A sample of the collected milk is sent to be cultured. The milk is immediately sent for pasteurisation, and tested again. Then it is stored in steel containers with ice packs. Every container of milk at Sion Hospital is consumed within two weeks.

Every milk container is properly checked and carefully stored. (TRT World/ Priyanka Borpujari)

Milk banks gain prominence

For advocates of human milk banks, Brazil is a leading inspiration. Human milk collection began in Brazil in the 1940s, and more than 200 centres have enabled the country to bring down its infant mortality by 73 percent since 1990. While the first human milk bank in the world dates back to 1909, in Austria, and they have existed in the United States since 1919, it is only in recent decades has there been a real blossoming of new banks around the globe.

The Indian Academy of Paediatrics set up guidelines on the functioning of the banks in 2013 which are followed by 40 milk banks across the country. Earlier this year, the Ministry of Health and Family Welfare announced a network of human milk banks for 661 newborn care units across the country and released updated guidelines on lactation management centres in public health facilities.

“Gynaecologists do not work with pediatricians, and with the necessary involvement of specialised neonatologists, the approach towards infants has been compartmentalised. It was necessary to bring all three together,” explains Ruchika Sachdeva of PATH, an international health NGO.

The guidelines also stressed that the banks should not be commercialised. The unanimous position in India’s health sector is that breastfeeding should be encouraged, and banks should be seen only as a secondary tool to support mothers in that process.

In Bengaluru, in southern India, a private company wanted to set up a commercial milk bank, but this was vehemently opposed by public health advocates on the grounds that it could exploit poorer mothers. Dr Kuswaha argues that commercialising human milk could open the door to possible adulteration with cow’s milk.

Still, there is work to be done. PATH’s baseline data in two public hospitals in Mumbai showed that 70 percent of babies born by caesarean operations were given cow’s or formula milk immediately after their births. Dr Kuswaha has also seen babies being fed water which has honey added to it.

“A baby’s intestine is permeable and immuno deficient, and so such practices hamper its health in the long run,” he says.

“We have to counsel mothers that it can take up to three days to be able to nurse their infants effectively. They doubt themselves when the baby begins to cry. Hence, breastfeeding is a technique that has to be taught,” Dr Mondkar explains.

Another mother, Rekha Kamble, tending her baby at the facility. (TRT World/ Priyanka Borpujari)

There is the other notion that pumping out the excess milk would lead to a shortage for their own infants. “They do not realise that the more they pump out, the more they are able to produce,” he says.

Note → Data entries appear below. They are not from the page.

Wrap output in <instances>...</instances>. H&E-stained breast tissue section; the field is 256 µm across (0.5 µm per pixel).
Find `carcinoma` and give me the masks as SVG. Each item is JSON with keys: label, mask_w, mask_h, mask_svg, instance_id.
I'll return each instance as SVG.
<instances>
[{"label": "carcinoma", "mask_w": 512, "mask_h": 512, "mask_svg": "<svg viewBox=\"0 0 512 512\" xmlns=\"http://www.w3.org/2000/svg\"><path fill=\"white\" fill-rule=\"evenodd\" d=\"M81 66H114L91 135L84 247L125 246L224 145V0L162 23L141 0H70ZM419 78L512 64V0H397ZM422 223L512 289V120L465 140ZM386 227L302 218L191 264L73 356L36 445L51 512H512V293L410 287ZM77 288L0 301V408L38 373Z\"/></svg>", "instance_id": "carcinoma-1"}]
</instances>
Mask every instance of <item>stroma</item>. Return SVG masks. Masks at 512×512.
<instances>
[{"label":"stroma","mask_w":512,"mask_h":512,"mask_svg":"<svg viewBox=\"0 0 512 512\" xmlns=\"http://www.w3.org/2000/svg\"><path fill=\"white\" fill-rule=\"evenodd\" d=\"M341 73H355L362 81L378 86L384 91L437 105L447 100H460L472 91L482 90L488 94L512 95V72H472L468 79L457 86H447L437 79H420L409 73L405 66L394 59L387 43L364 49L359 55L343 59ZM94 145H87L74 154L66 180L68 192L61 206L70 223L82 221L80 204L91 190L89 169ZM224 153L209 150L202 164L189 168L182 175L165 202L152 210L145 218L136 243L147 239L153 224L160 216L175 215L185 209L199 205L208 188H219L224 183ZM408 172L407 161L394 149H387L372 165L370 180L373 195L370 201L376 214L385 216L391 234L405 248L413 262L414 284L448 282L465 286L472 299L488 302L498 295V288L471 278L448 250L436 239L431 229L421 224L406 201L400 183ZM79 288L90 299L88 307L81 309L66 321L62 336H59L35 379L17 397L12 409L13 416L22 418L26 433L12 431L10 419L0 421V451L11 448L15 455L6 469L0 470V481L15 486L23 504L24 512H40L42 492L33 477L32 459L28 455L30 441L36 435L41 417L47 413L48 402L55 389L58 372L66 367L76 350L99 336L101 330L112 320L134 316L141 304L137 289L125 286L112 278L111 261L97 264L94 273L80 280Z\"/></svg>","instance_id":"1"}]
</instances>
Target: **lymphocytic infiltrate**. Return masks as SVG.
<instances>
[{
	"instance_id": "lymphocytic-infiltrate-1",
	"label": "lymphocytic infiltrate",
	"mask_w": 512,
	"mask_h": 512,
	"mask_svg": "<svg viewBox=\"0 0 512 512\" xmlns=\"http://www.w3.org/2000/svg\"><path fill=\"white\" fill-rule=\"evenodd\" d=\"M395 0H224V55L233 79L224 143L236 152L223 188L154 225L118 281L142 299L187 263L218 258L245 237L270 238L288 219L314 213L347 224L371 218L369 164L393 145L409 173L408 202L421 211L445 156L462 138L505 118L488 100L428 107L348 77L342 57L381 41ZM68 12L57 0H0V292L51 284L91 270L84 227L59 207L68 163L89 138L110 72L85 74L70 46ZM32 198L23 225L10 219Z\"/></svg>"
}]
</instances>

At Sion Hospital, Dr Mondkar’s team ensures that infants grow by at least 1.4 kilogrammes in weight and that the mother is able to breastfeed her child before they are discharged from the hospital.

For first-time mothers like Poonam Kanaujiya, donating her excess milk was necessary even for her own health. The 21-year-old had completed her term and had delivered a son weighing 3.6 kilogrammes. But it was her heavy breasts that had made her feel weak and even feverish. As she had undergone a C-section, she donated milk twice daily, for the days she stayed at the hospital postpartum. Pumping has also helped her to develop her ability to feed her own son better.

“My mother tells me that I was undernourished as an infant, but there was no way to feed me as her breasts were not producing enough milk. I am glad that I am able to donate milk for someone else’s baby,” she says.

The milk bank offers a win-win situation to all mothers, and is no longer a radical idea in addressing issues of infant mortality. Whether public hospitals act on developing banks similar to that at Sion Hospital is yet to be seen, but the verdict is unanimous: a bank for the most nutritious and free food for an infant can go a long way towards fortifying the health of India’s newborns.